The building is faced with overlapping clapboard – maritime or rustic – panels topping a cheerful patchwork of brick and acrylic render.

Thrifty specification is particularly necessary given the amount of green kit with which the house is stuffed. This includes the HRVS mooted at 90% efficiency, underfloor heating, a Viessmann Vitovalor 300-P domestic fuel cell micro CHP boiler, and external wall insulation with Thin-Joint aircrete blocks providing internal massing – part of a system helping the building’s claim to zero carbon status.


 

Hanging Gardens

The hanging gardens of Somorjay & Talliss’ modular houses’ title refers to the timber screens and pergolas adorning the ground-floor outdoor space and roof terraces. Preventing overlooking on a densely packed site, vines and vegetables could be grown over the homes, fulfilling the verdant promise of the competition’s theme. Within, each benefits from a double-height volume over the main living room – affordable internal grace. The intriguingly sculpted homes could be built singly or in pairs as required, and the ground floor is also flexible to incorporate car parking and internal partitions can also be reorganised to suit.


 

Growing Home

These sophisticated, four double-bedroom homes are striking in their adjacent volumes, with deconstructed roofs pitched against each other. The cladding chosen by waparchitects is flexible, but this design, in timber and brickwork, references Frank Lloyd Wright, who was contemporaneous with the garden city movement.

The Utopian touch is to ‘rewild’ Britain’s front gardens – 25% of which, it points out, are paved over and 33% of which lack plants. Space for growing at the front is provided alongside the driveway and garage, so the back garden can fulfil a recreational function.
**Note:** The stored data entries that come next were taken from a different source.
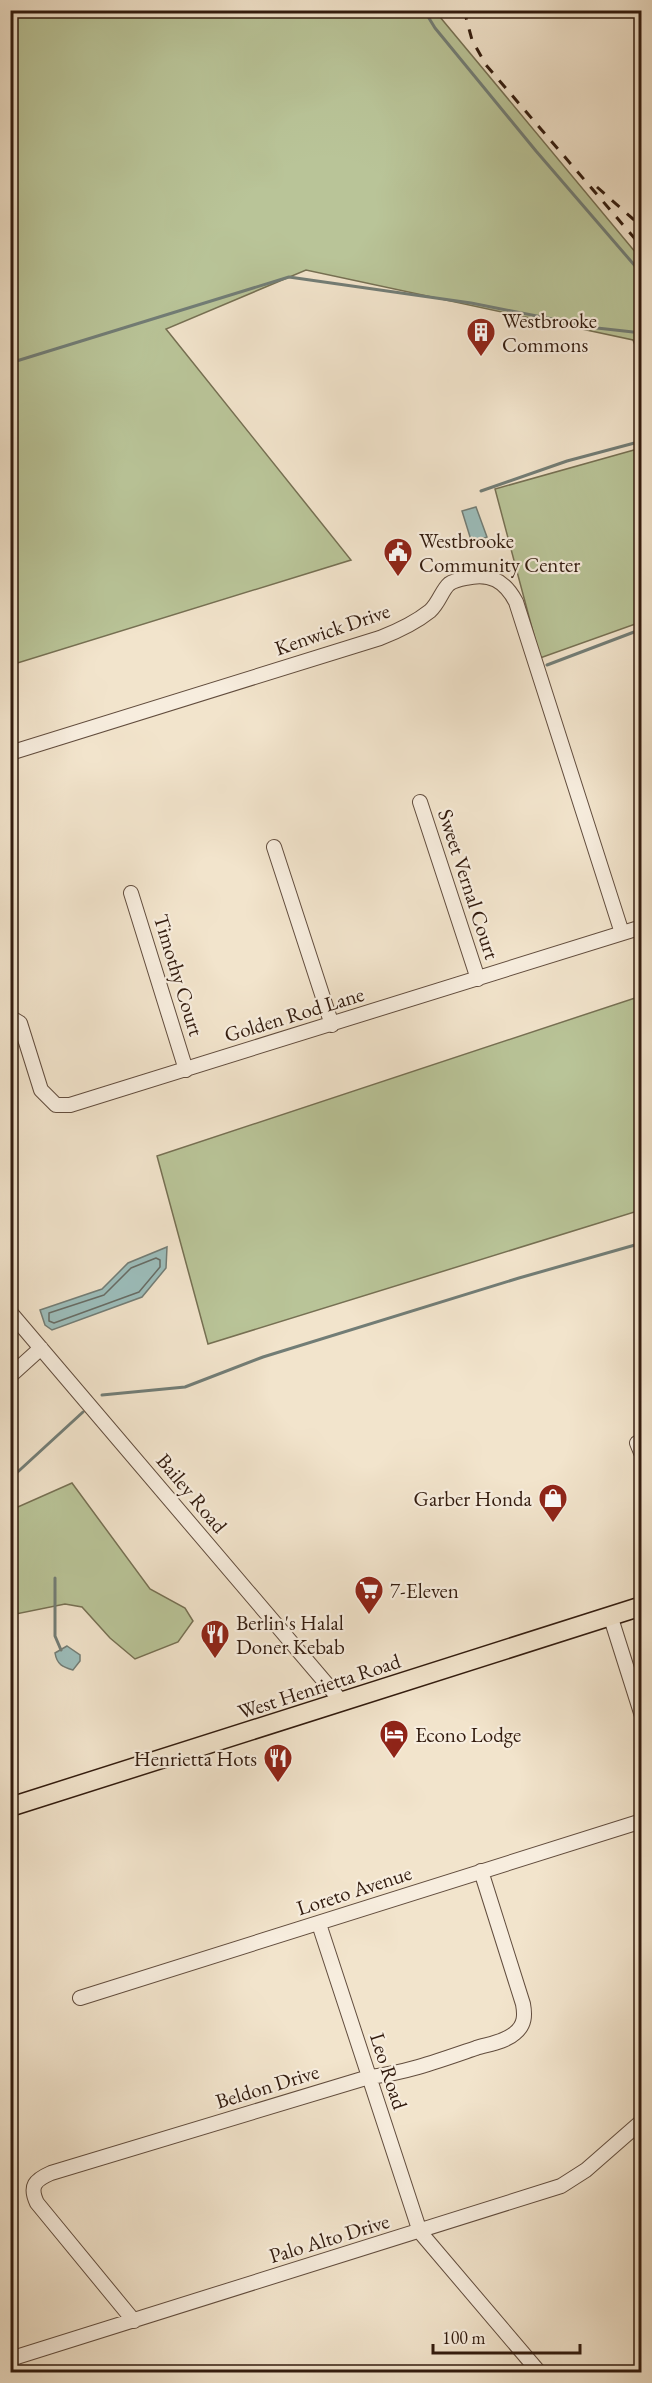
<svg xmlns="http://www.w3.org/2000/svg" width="652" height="2383" viewBox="0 0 652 2383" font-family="'EB Garamond',serif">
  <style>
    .green { fill: #b9c498; stroke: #767053; stroke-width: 1.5 }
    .water { fill: #9cbebc; stroke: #727d76; stroke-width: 1.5 }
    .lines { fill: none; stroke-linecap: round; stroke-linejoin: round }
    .shore { stroke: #676c65; stroke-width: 1.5 }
    .stream { stroke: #727d76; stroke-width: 3 }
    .minor-casing { stroke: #624d3e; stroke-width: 16 }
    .major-casing { stroke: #321b0e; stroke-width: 21 }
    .minor { stroke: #f7edde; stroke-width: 14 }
    .major { stroke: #f2e4cc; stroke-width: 18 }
    .rail { stroke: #321b0e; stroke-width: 3; stroke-dasharray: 10 10; stroke-linecap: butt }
    .labels { text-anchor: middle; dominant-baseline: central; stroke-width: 4.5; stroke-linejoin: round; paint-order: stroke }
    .poi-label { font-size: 21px; fill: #321b0e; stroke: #f7edde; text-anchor: start }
    .street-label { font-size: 21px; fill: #321b0e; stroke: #f7edde }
  </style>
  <rect width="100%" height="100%" fill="#f2e4cc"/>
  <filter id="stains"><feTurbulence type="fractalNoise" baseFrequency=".00333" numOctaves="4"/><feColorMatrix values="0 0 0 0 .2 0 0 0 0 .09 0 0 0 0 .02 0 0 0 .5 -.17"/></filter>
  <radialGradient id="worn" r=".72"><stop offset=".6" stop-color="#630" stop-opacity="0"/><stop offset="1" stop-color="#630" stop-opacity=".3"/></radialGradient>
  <path class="green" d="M 11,10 L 435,11 L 641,259 L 641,360 L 633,340 L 306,270 L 166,329 L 351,560 L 11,665 Z
    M 641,448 L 641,622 L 540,658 L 495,489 Z
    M 641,996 L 641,1210 L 208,1344 L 157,1156 Z
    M 72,1483 L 150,1589 L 185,1608 L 193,1621 L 178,1642 L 135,1659 L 110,1638 L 82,1607 L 65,1604 L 16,1614 L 11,1607 L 11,1510 Z"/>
  <path class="water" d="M 476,507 L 487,537 L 470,543 L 471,540 L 462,511 Z
    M 167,1247 L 166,1268 L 142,1297 L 52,1330 L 45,1325 L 40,1310 L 102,1289 L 128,1263 Z
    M 67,1646 L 80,1655 L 80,1661 L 73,1670 C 63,1667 57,1665 55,1653 Z"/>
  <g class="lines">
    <path class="shore" d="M 156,1258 L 160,1260 L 160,1267 L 139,1292 L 54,1323 L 49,1321 L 49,1313 L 104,1295 L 131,1268 Z"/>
    <path class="stream" d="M 424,10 L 435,28 L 536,151 L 642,274
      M 10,363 L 289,277 L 471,303 L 597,328 L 642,333
      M 481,491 L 567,461 L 642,441
      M 547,665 L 642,629
      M 102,1395 L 185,1387 L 263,1357 L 519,1278 L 642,1243
      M 10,1479 L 83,1412
      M 55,1578 L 55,1636 L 61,1650"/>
    <g class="minor-casing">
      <path id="minor" d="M 10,753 L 380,638 C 398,631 415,623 430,611 C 439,603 442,590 449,584 C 453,581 461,579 466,578 C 490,572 505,581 516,602 L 622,933
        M 420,802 L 478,979
        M 274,847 L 332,1025
        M 131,893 L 186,1070
        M 10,1017 L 20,1023 L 41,1090 L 56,1105 L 70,1105 L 642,927
        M 10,1312 L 342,1702
        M 10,1376 L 41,1348
        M 637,1443 L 642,1455
        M 610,1615 L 642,1716
        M 319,1924 L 420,2232 L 539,2372
        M 80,1998 L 642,1821
        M 134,2321 L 37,2203 C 29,2186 35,2180 51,2173 L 369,2077 C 406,2073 441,2060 476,2048 C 489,2044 505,2042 515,2033 C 525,2025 525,2015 523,2004 L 481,1871
        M 10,2359 L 561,2186 L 586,2170 L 642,2121"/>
    </g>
    <g class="major-casing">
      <path id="major" d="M 10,1807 L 642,1606"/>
    </g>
    <use href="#minor" class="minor"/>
    <use href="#major" class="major"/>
    <path class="rail" d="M 464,10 L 472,40 L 486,65 L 642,247
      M 597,187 L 642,227"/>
  </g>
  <defs>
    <g id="building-pin" transform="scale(1.5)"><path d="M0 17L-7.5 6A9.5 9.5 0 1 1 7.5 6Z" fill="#8f2418" stroke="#f7edde"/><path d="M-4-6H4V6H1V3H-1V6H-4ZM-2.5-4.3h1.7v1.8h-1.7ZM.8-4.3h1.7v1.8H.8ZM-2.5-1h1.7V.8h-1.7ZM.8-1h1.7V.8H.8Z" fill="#fff"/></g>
    <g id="civic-pin" transform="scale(1.5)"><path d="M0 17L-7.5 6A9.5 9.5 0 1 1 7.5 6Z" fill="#8f2418" stroke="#f7edde"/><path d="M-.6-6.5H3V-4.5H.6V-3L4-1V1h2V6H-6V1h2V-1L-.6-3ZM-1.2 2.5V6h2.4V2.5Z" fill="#fff"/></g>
    <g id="shop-pin" transform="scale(1.5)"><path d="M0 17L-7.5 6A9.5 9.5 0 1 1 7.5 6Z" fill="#8f2418" stroke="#f7edde"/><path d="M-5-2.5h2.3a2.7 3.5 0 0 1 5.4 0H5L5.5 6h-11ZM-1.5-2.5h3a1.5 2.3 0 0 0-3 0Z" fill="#fff"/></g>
    <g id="supermarket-pin" transform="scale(1.5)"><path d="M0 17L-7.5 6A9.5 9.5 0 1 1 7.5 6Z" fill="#8f2418" stroke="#f7edde"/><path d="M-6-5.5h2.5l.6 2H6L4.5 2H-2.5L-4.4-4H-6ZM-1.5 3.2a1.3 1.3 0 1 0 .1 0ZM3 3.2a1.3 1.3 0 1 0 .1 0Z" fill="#fff"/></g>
    <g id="restaurant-pin" transform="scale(1.5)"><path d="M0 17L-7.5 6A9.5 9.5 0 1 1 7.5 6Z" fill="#8f2418" stroke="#f7edde"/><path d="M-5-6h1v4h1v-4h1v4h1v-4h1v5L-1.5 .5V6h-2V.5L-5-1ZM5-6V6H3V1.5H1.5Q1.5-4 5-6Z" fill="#fff"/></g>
    <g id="hotel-pin" transform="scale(1.5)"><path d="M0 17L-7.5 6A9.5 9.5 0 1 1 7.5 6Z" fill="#8f2418" stroke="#f7edde"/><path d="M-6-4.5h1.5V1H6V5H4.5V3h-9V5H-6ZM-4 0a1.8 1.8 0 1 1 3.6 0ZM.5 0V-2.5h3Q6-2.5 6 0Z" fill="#fff"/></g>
  </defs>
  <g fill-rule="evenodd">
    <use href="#building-pin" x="481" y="332"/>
    <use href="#civic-pin" x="398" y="552"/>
    <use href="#shop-pin" x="553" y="1498"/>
    <use href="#supermarket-pin" x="369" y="1590"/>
    <use href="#restaurant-pin" x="215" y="1634"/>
    <use href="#hotel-pin" x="394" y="1734"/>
    <use href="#restaurant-pin" x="278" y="1758"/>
  </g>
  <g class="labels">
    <g class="poi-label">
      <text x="502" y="320">Westbrooke<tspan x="502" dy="24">Commons</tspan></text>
      <text x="419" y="540">Westbrooke<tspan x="419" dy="24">Community Center</tspan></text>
      <text x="532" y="1498" text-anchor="end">Garber Honda</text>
      <text x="390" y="1590">7-Eleven</text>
      <text x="236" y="1622">Berlin's Halal<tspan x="236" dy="24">Doner Kebab</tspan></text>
      <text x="415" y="1734">Econo Lodge</text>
      <text x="257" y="1758" text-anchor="end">Henrietta Hots</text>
    </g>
    <g class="street-label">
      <text transform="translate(332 629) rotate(-19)">Kenwick Drive</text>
      <text transform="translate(469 884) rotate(72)">Sweet Vernal Court</text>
      <text transform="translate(179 975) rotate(73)">Timothy Court</text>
      <text transform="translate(294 1014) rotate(-17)">Golden Rod Lane</text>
      <text transform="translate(192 1493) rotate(50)">Bailey Road</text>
      <text transform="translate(319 1686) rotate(-18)">West Henrietta Road</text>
      <text transform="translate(354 1890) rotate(-18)">Loreto Avenue</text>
      <text transform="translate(389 2071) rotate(72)">Leo Road</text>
      <text transform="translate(267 2086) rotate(-17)">Beldon Drive</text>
      <text transform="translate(329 2238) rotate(-17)">Palo Alto Drive</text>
    </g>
  </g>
  <rect width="652" height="2383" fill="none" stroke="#f2e4cc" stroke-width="36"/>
  <rect x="12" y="12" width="628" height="2359" fill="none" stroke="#321b0e" stroke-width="3"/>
  <rect x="18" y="18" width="616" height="2347" fill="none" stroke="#321b0e" stroke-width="1.5"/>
  <path d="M433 2344v9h147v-9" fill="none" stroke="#321b0e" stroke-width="3"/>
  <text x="442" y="2344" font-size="18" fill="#321b0e" stroke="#f7edde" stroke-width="4.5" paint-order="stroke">100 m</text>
  <rect width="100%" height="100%" filter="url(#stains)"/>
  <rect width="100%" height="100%" fill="url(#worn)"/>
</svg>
And a fully planted roof space is thrown in for good measure.


 

Almond Home

RBDS’ shortlisted, three-storey Almond Place scheme presents different faces on its public and private aspects. On the street-side facade, a counterpoint window rhythm enlivens classical motifs. These include console doorcases, string courses and thin pediments. A Bramante-inspired arch wittily surmounts the garage door. To the rear, the impact is Edwardian colonial, including Eastern-inspired ironwork roofed balconies fronting high loggias on the first floor, and Arts & Crafts-style mullion windows on the second. The final result, repeated on crescents, inhabits the space between post-modernism and neo-classicism, calling to mind successful British terraces of the past.


 

Garden Villa

Emrys Architects has taken a macro approach to the design of its villas, putting communal space literally and figuratively at the centre. The ‘simple’ public square creates a ‘home within a landscape’, and back gardens are similarly grouped together for pools of green, limiting overlooking.

Living spaces are at the top of the dwellings, providing seamless access to a garden roof and better natural lighting.

The neighbourhoods use a combination of facades, some of simple render and others of clapboarded – a repeated refrain through many shortlisted entries.

Here, the effect is to create barn-like masses, adding a touch of rusticity.


 

Hundred Year Home

The design for Hundred Year Home from CF Møller is focused on openness, simplicity, proportion and light. The clay-faced brick and tile dwellings are here arranged on a tilted angle, and while the large windows allow natural light to permeate throughout, privacy is unaffected.

The architect has specified high quality materials – reassigning cost away from mechanical heating and cooling. To provide both air-tightness and thermal mass, the designer has plumped for a familiar block component, obviating the need for skilled labour or specialist supply chains. Simple detailing should help the home to last the intended 100 years.